The database I'm using is MySQL. And so far what I have come up with is the following:
ID - tinyint(4) - PK
Name - varchar(50)
Description - text
Type - enum('247','Daily')
Table - Checks
ID - int(11) - PK
CheckNum - tinyint(4) // Used to distinguish between the different checks of the same checktype
ServerID - mediumint(9) //This is ID of the server which the check was run
CheckTypeID - tinyint(4) // This is the ID of the type of check
Num - smallint(6) //This is used for logging purposes
Date - datetime // The date and time that the check was run
Pass - smallint(1) // This is a bool value whether the check has passed or not
IP - varchar(16) // the IP of the server that it was received from
Table - CheckInfo
CheckID - int(11) - PK // ID of the check to associate this info with
InfoValue - tinyint(2) - PK //ID of the check info description
Value - text // The actual value returned by the check
Table - CheckInfoDescriptions
CheckType - tinyint(4) - PK // ID of the check type to crate description for
InfoValue - tinyint(2) - PK // ID of the check info description
Description - varchar(100) // Description text
My main problem is regarding how the checks and the check info are recorded.

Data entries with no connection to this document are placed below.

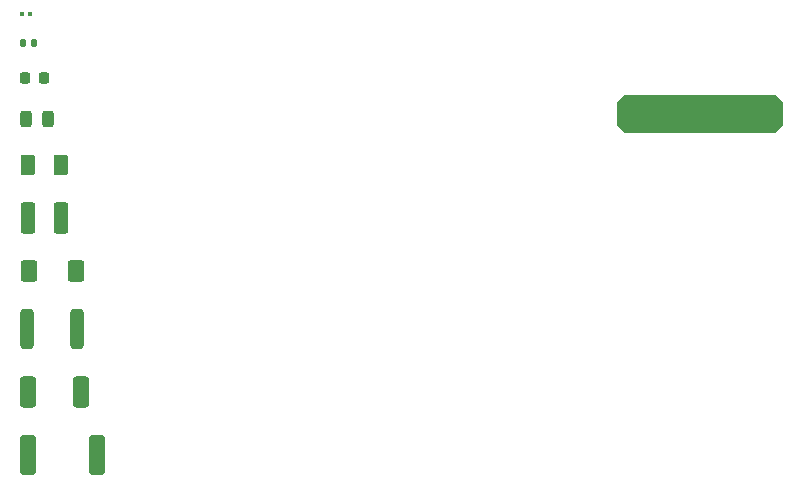
<source format=gbr>
%TF.GenerationSoftware,KiCad,Pcbnew,7.0.10*%
%TF.CreationDate,2024-02-28T16:33:31-05:00*%
%TF.ProjectId,Business Card,42757369-6e65-4737-9320-436172642e6b,rev?*%
%TF.SameCoordinates,Original*%
%TF.FileFunction,Paste,Bot*%
%TF.FilePolarity,Positive*%
%FSLAX46Y46*%
G04 Gerber Fmt 4.6, Leading zero omitted, Abs format (unit mm)*
G04 Created by KiCad (PCBNEW 7.0.10) date 2024-02-28 16:33:31*
%MOMM*%
%LPD*%
G01*
G04 APERTURE LIST*
G04 Aperture macros list*
%AMRoundRect*
0 Rectangle with rounded corners*
0 $1 Rounding radius*
0 $2 $3 $4 $5 $6 $7 $8 $9 X,Y pos of 4 corners*
0 Add a 4 corners polygon primitive as box body*
4,1,4,$2,$3,$4,$5,$6,$7,$8,$9,$2,$3,0*
0 Add four circle primitives for the rounded corners*
1,1,$1+$1,$2,$3*
1,1,$1+$1,$4,$5*
1,1,$1+$1,$6,$7*
1,1,$1+$1,$8,$9*
0 Add four rect primitives between the rounded corners*
20,1,$1+$1,$2,$3,$4,$5,0*
20,1,$1+$1,$4,$5,$6,$7,0*
20,1,$1+$1,$6,$7,$8,$9,0*
20,1,$1+$1,$8,$9,$2,$3,0*%
%AMOutline5P*
0 Free polygon, 5 corners , with rotation*
0 The origin of the aperture is its center*
0 number of corners: always 5*
0 $1 to $10 corner X, Y*
0 $11 Rotation angle, in degrees counterclockwise*
0 create outline with 5 corners*
4,1,5,$1,$2,$3,$4,$5,$6,$7,$8,$9,$10,$1,$2,$11*%
%AMOutline6P*
0 Free polygon, 6 corners , with rotation*
0 The origin of the aperture is its center*
0 number of corners: always 6*
0 $1 to $12 corner X, Y*
0 $13 Rotation angle, in degrees counterclockwise*
0 create outline with 6 corners*
4,1,6,$1,$2,$3,$4,$5,$6,$7,$8,$9,$10,$11,$12,$1,$2,$13*%
%AMOutline7P*
0 Free polygon, 7 corners , with rotation*
0 The origin of the aperture is its center*
0 number of corners: always 7*
0 $1 to $14 corner X, Y*
0 $15 Rotation angle, in degrees counterclockwise*
0 create outline with 7 corners*
4,1,7,$1,$2,$3,$4,$5,$6,$7,$8,$9,$10,$11,$12,$13,$14,$1,$2,$15*%
%AMOutline8P*
0 Free polygon, 8 corners , with rotation*
0 The origin of the aperture is its center*
0 number of corners: always 8*
0 $1 to $16 corner X, Y*
0 $17 Rotation angle, in degrees counterclockwise*
0 create outline with 8 corners*
4,1,8,$1,$2,$3,$4,$5,$6,$7,$8,$9,$10,$11,$12,$13,$14,$15,$16,$1,$2,$17*%
G04 Aperture macros list end*
%ADD10RoundRect,0.250000X0.312500X1.450000X-0.312500X1.450000X-0.312500X-1.450000X0.312500X-1.450000X0*%
%ADD11RoundRect,0.250000X0.375000X1.075000X-0.375000X1.075000X-0.375000X-1.075000X0.375000X-1.075000X0*%
%ADD12RoundRect,0.250000X0.425000X1.425000X-0.425000X1.425000X-0.425000X-1.425000X0.425000X-1.425000X0*%
%ADD13RoundRect,0.250000X0.375000X0.625000X-0.375000X0.625000X-0.375000X-0.625000X0.375000X-0.625000X0*%
%ADD14RoundRect,0.243750X0.243750X0.456250X-0.243750X0.456250X-0.243750X-0.456250X0.243750X-0.456250X0*%
%ADD15RoundRect,0.147500X0.147500X0.172500X-0.147500X0.172500X-0.147500X-0.172500X0.147500X-0.172500X0*%
%ADD16RoundRect,0.218750X0.218750X0.256250X-0.218750X0.256250X-0.218750X-0.256250X0.218750X-0.256250X0*%
%ADD17RoundRect,0.079500X0.079500X0.100500X-0.079500X0.100500X-0.079500X-0.100500X0.079500X-0.100500X0*%
%ADD18RoundRect,0.249999X0.450001X0.650001X-0.450001X0.650001X-0.450001X-0.650001X0.450001X-0.650001X0*%
%ADD19RoundRect,0.250000X0.425000X1.075000X-0.425000X1.075000X-0.425000X-1.075000X0.425000X-1.075000X0*%
%ADD20Outline8P,-7.000000X0.975000X-6.350000X1.625000X6.350000X1.625000X7.000000X0.975000X7.000000X-0.975000X6.350000X-1.625000X-6.350000X-1.625000X-7.000000X-0.975000X0.000000*%
G04 APERTURE END LIST*
D10*
%TO.C,1812 (4532)*%
X109652500Y-102668331D03*
X113927500Y-102668331D03*
%TD*%
D11*
%TO.C,1210 (3225)*%
X112520000Y-93252665D03*
X109720000Y-93252665D03*
%TD*%
D12*
%TO.C,2512 (6332)*%
X109760000Y-113284000D03*
X115560000Y-113284000D03*
%TD*%
D13*
%TO.C,1206 (3216)*%
X109720000Y-88757332D03*
X112520000Y-88757332D03*
%TD*%
D14*
%TO.C,0805 (2012)*%
X111457500Y-84886999D03*
X109582500Y-84886999D03*
%TD*%
D15*
%TO.C,0402 (1005)*%
X110255000Y-78471333D03*
X109285000Y-78471333D03*
%TD*%
D16*
%TO.C,0603 (1608)*%
X111107500Y-81416666D03*
X109532500Y-81416666D03*
%TD*%
D17*
%TO.C,0201 (0603)*%
X109885000Y-75946000D03*
X109195000Y-75946000D03*
%TD*%
D18*
%TO.C,1806 (4516)*%
X109790000Y-97772998D03*
X113790000Y-97772998D03*
%TD*%
D19*
%TO.C,2010 (5025)*%
X114270000Y-107988664D03*
X109770000Y-107988664D03*
%TD*%
D20*
%TO.C,BT1*%
X166600000Y-84438000D03*
%TD*%
M02*

</source>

The reason the CheckInfo table is there is because the check can have a number of settings. For example, the ping check will have 2 values Destination and Response. The 'drive space change check' has Total space, Free space and Change(the change since the last time it was run).
Is the way I designed the tables correct? I have the following design ideas in mind
Option 1 - The way the current database is structured, and run a
WHERE CheckNum = [value]
ORDER BY Date DESC
and then use ID returned to update the Checks and CheckInfo tables.

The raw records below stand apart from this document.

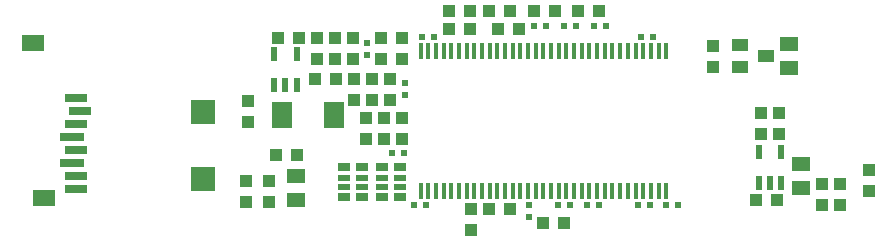
<source format=gbr>
G75*
G70*
%OFA0B0*%
%FSLAX24Y24*%
%IPPOS*%
%LPD*%
%AMOC8*
5,1,8,0,0,1.08239X$1,22.5*
%
%ADD10R,0.0400X0.0400*%
%ADD11R,0.0240X0.0230*%
%ADD12R,0.0230X0.0240*%
%ADD13R,0.0748X0.0315*%
%ADD14R,0.0827X0.0315*%
%ADD15R,0.0787X0.0787*%
%ADD16R,0.0748X0.0551*%
%ADD17R,0.0600X0.0500*%
%ADD18R,0.0157X0.0551*%
%ADD19R,0.0217X0.0472*%
%ADD20R,0.0400X0.0300*%
%ADD21R,0.0400X0.0200*%
%ADD22R,0.0700X0.0900*%
%ADD23R,0.0551X0.0394*%
D10*
X013758Y010502D03*
X014508Y010502D03*
X014508Y011202D03*
X013758Y011202D03*
X014758Y012052D03*
X015458Y012052D03*
X013808Y013152D03*
X013808Y013852D03*
X016058Y014602D03*
X016758Y014602D03*
X017358Y014602D03*
X017958Y014602D03*
X018558Y014602D03*
X018558Y013902D03*
X017958Y013902D03*
X017358Y013902D03*
X017758Y013302D03*
X018358Y013302D03*
X018958Y013302D03*
X018958Y012602D03*
X018358Y012602D03*
X017758Y012602D03*
X021258Y010252D03*
X021858Y010252D03*
X022558Y010252D03*
X023658Y009802D03*
X024358Y009802D03*
X021258Y009552D03*
X030758Y010552D03*
X031458Y010552D03*
X032958Y010402D03*
X033558Y010402D03*
X034508Y010852D03*
X033558Y011102D03*
X032958Y011102D03*
X034508Y011552D03*
X031508Y012752D03*
X030908Y012752D03*
X030908Y013452D03*
X031508Y013452D03*
X029308Y015002D03*
X029308Y015702D03*
X025508Y016852D03*
X024808Y016852D03*
X024058Y016852D03*
X023358Y016852D03*
X022558Y016852D03*
X021858Y016852D03*
X021208Y016852D03*
X020508Y016852D03*
X020508Y016252D03*
X021208Y016252D03*
X022158Y016252D03*
X022858Y016252D03*
X018958Y015952D03*
X018258Y015952D03*
X018258Y015252D03*
X018958Y015252D03*
X017308Y015252D03*
X016708Y015252D03*
X016108Y015252D03*
X016108Y015952D03*
X016708Y015952D03*
X017308Y015952D03*
X015508Y015952D03*
X014808Y015952D03*
D11*
X019608Y016002D03*
X020008Y016002D03*
X023358Y016352D03*
X023758Y016352D03*
X024358Y016352D03*
X024758Y016352D03*
X025358Y016352D03*
X025758Y016352D03*
X026908Y016002D03*
X027308Y016002D03*
X019008Y012127D03*
X018608Y012127D03*
X019358Y010402D03*
X019758Y010402D03*
X024158Y010402D03*
X024558Y010402D03*
X025108Y010402D03*
X025508Y010402D03*
X026808Y010402D03*
X027208Y010402D03*
X027758Y010402D03*
X028158Y010402D03*
D12*
X023183Y010397D03*
X023183Y009997D03*
X019033Y014052D03*
X019033Y014452D03*
X017783Y015402D03*
X017783Y015802D03*
D13*
X008224Y013529D03*
X008067Y013096D03*
X008067Y013962D03*
X008067Y012229D03*
X008067Y011363D03*
X008067Y010930D03*
D14*
X007949Y011796D03*
X007949Y012663D03*
D15*
X012319Y013489D03*
X012319Y011245D03*
D16*
X007023Y010615D03*
X006630Y015792D03*
D17*
X015408Y011352D03*
X015408Y010552D03*
X031858Y014952D03*
X031858Y015752D03*
X032258Y011752D03*
X032258Y010952D03*
D18*
X027753Y010869D03*
X027497Y010869D03*
X027241Y010869D03*
X026985Y010869D03*
X026729Y010869D03*
X026473Y010869D03*
X026217Y010869D03*
X025961Y010869D03*
X025705Y010869D03*
X025449Y010869D03*
X025194Y010869D03*
X024938Y010869D03*
X024682Y010869D03*
X024426Y010869D03*
X024170Y010869D03*
X023914Y010869D03*
X023658Y010869D03*
X023402Y010869D03*
X023146Y010869D03*
X022890Y010869D03*
X022634Y010869D03*
X022379Y010869D03*
X022123Y010869D03*
X021867Y010869D03*
X021611Y010869D03*
X021355Y010869D03*
X021099Y010869D03*
X020843Y010869D03*
X020587Y010869D03*
X020331Y010869D03*
X020075Y010869D03*
X019820Y010869D03*
X019564Y010869D03*
X019564Y015535D03*
X019820Y015535D03*
X020075Y015535D03*
X020331Y015535D03*
X020587Y015535D03*
X020843Y015535D03*
X021099Y015535D03*
X021355Y015535D03*
X021611Y015535D03*
X021867Y015535D03*
X022123Y015535D03*
X022379Y015535D03*
X022634Y015535D03*
X022890Y015535D03*
X023146Y015535D03*
X023402Y015535D03*
X023658Y015535D03*
X023914Y015535D03*
X024170Y015535D03*
X024426Y015535D03*
X024682Y015535D03*
X024938Y015535D03*
X025194Y015535D03*
X025449Y015535D03*
X025705Y015535D03*
X025961Y015535D03*
X026217Y015535D03*
X026473Y015535D03*
X026729Y015535D03*
X026985Y015535D03*
X027241Y015535D03*
X027497Y015535D03*
X027753Y015535D03*
D19*
X030834Y012164D03*
X031582Y012164D03*
X031582Y011140D03*
X031208Y011140D03*
X030834Y011140D03*
X015432Y014390D03*
X015058Y014390D03*
X014684Y014390D03*
X014684Y015414D03*
X015432Y015414D03*
D20*
X017008Y011652D03*
X017608Y011652D03*
X018288Y011652D03*
X018888Y011652D03*
X018888Y010652D03*
X018288Y010652D03*
X017608Y010652D03*
X017008Y010652D03*
D21*
X017008Y011002D03*
X017008Y011302D03*
X017608Y011302D03*
X017608Y011002D03*
X018288Y011002D03*
X018288Y011302D03*
X018888Y011302D03*
X018888Y011002D03*
D22*
X016665Y013402D03*
X014951Y013402D03*
D23*
X030225Y014978D03*
X031091Y015352D03*
X030225Y015726D03*
M02*

</source>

I have a feeling this would be slow with the number of checks being made every 5 minutes.
Option 2 - Have a separate table for each check type, eg Table - Ping, Table - DriveSpaceChange, etc. As far as I understand, creating multiple tables should be avoided?
Option 3 - Have one table for checks, and all the information about each check stored in 1 string of format InfoValue=Value&InfoValue2=Value2, and than doing all the work on the web server. Would this take a big amount of load from the database server? Or is this not a suggested way of doing things? I have never seen anyone do something like this possibly because it is not recommended? An example would be the following row in Checks table,
ID=1,CheckNum=1,ServerID=1,CheckTypeID=1,Num=0,Dat e="2008-12-25 12:56:00", Pass=1,IP="10.10.10.4", Info="Destination=192.168.1.2&Response=Reply From 192.168.1.2 in 0ms"

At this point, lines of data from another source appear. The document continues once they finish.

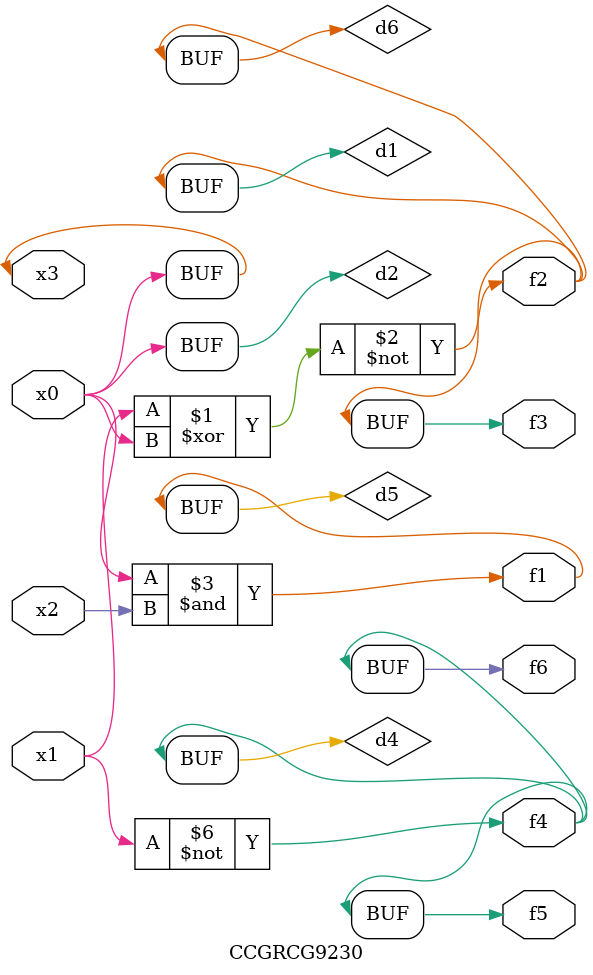
<source format=v>
module CCGRCG9230(
	input x0, x1, x2, x3,
	output f1, f2, f3, f4, f5, f6
);

	wire d1, d2, d3, d4, d5, d6;

	xnor (d1, x1, x3);
	buf (d2, x0, x3);
	nand (d3, x0, x2);
	not (d4, x1);
	nand (d5, d3);
	or (d6, d1);
	assign f1 = d5;
	assign f2 = d6;
	assign f3 = d6;
	assign f4 = d4;
	assign f5 = d4;
	assign f6 = d4;
endmodule

</source>
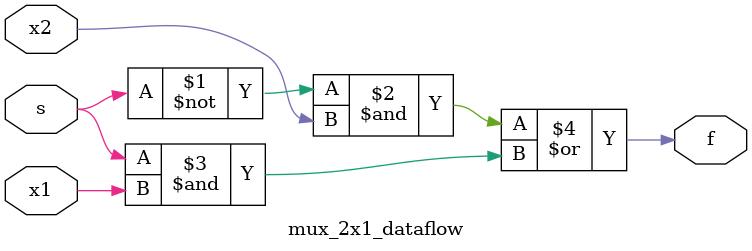
<source format=v>
`timescale 1ns / 1ps


//STRUCTURAL modelling pt.1
module mux_2x1_dataflow(  //Same as previous, but we'll use a function to describe the hardware
input x1, x2, s,
output f
    );
   assign f = ~s & x2 | s & x1; //cont. assignment, so use "assign"
   //Meaning^, if anything on the RHS changes, the LHS of the function will also cont. change
    
endmodule

</source>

As you probably noticed I'm not experienced at all in the database design area, but ANY help will be appreciated.
EDIT: Corrected a couple spelling mistakes, and added option numbers for easier referrals
Now at the start there will be about 200 server that will be running these checks therefore it is going to be about 10000 checks being sent every over the course of 5 minutes. Soon after the program has been designed, the service will be sold to other companies therefore possibly the amount of servers sending checks is going to increase to over a 1000, and possibly even over 10,000
So what is it? 2,000 per minute? 2 million? You've got to decide what you're designing for.
Is the way I designed the tables correct?
You're using MySQL. So you pretty much threw correctness out the window.
Now, will it be fast enough to handle the number of transactions you're trying to throw at it?
I don't know. I'd say write yourself a test script for each of the different formats. See the max load you can get with each. Whichever one is fastest, go with that. Also look at how big your tables get. Hang on to that test suite, because someone (maybe even a client) is going to come along and say "I read on a forum that the squirrel-nut-tree design is waaay faster." They can't argue with empirical data.
My intuition is that with MySQL and what you're trying to do, I'd jam it all in one big table; just put all the info types in nullable columns. That's just the way that particular package works. Other DBMS's do a better job at joining and managing multiple tables. Your schema is an EAV model and that model is probably the worst way to do it. (No offense, everyone tries an EAV at some point.)